Innstetten was walking up and down in a short dressing-gown and Morocco slippers; Effi was still in her formal dress; her fan and gloves lay beside her.

‘Yes,’ said Innstetten, and he stopped pacing up and down, ‘we really ought to celebrate today, but I can’t quite think how. Should I play you a triumphal march, or set the shark out there swinging and carry you in triumph across the hall? Something has to happen, for you know, that was the last visit.’

‘Thank goodness for that,’ said Effi. ‘But the feeling that we have peace and quiet now is celebration enough, I think. Only you could give me a kiss. But you never think of that. All the long way never a touch, frosty as a snowman. And always that cigar of yours, nothing else.’

‘Don’t go on, I’ll try to be better, all I want to know at the moment is what you feel about the whole business of who to see and cultivate. Are you drawn to one or the other of them? Did the Borckes outdo the Grasenabbs, or the other way round, or are you for old Güldenklee? What he had to say about Eugénie made a very pure and noble impression, did it not?’

‘What’s this, Herr von Innstetten, do I detect mockery?
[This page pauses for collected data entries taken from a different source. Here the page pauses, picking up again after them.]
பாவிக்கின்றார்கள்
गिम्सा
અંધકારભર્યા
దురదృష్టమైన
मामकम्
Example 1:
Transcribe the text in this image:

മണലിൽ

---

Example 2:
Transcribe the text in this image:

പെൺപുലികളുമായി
I’m getting to know quite another side of you.’

‘And if our gentry don’t come up to the mark,’ Innstetten went on without batting an eyelid, ‘how do our local dignitaries stand? What did you think of the Club? That’s what it comes down to in the end. I saw you the other day talking to our district judge – he’s a lieutenant in the reserves, simpers a bit but he might perhaps be tolerable if he could only get away from the idea that his appearance on the right flank was responsible for the retaking of Le Bourget. And his wife! She’s held to be the Club’s best Boston player and she has the prettiest counters too. So Effi, again, how is it to be in Kessin? Are you going to get used to it? Will you be well-liked and secure my majority if I decide to stand for the Reichstag? Or are you for the hermit’s life, for keeping yourself from the Kessiners, both the townspeople and the landed gentry?’
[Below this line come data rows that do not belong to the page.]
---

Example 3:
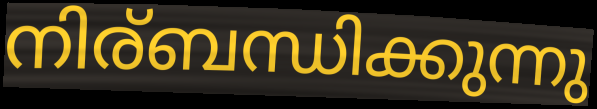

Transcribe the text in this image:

നിര്ബന്ധിക്കുന്നു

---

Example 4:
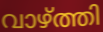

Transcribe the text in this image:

വാഴ്ത്തി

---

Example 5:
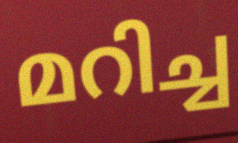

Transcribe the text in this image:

മറിച്ച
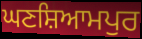
ਘਣਸ਼ਿਆਮਪੁਰ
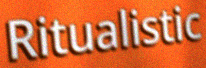
Ritualistic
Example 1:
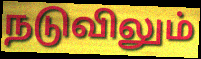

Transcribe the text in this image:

நடுவிலும்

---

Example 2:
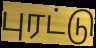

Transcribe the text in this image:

புரட்டு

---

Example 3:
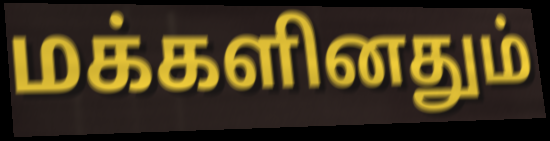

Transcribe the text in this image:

மக்களினதும்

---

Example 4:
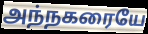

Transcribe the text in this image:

அந்நகரையே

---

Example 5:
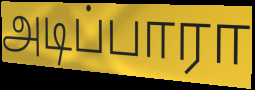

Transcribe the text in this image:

அடிப்பாரா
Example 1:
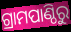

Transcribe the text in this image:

ଗ୍ରାମପାଣ୍ଠିରୁ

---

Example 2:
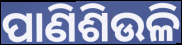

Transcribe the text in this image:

ପାଣିଶିଉଳି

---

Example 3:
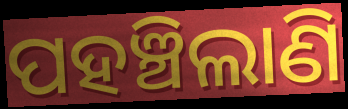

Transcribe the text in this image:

ପହଞ୍ଚିଲାଣି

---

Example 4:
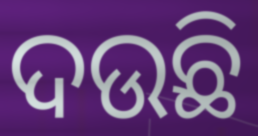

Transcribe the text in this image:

ଦଉଛି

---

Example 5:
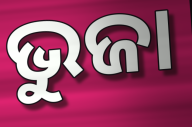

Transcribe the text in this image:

‘I think it will be the hermit’s life for me, unless the Chemist under the Sign of the Moor can cajole me out of it. That will lower me even further in Sidonie’s estimation, but I must accept that; this is a battle that must be fought. I stand or fall with Gieshübler. It sounds funny, but he really is the only person you can talk to, he’s the only real person here.’

‘That he is,’ said Innstetten. ‘How well you can discriminate.’

‘Would I have
you
otherwise?’ said Effi and slipped her arm through his.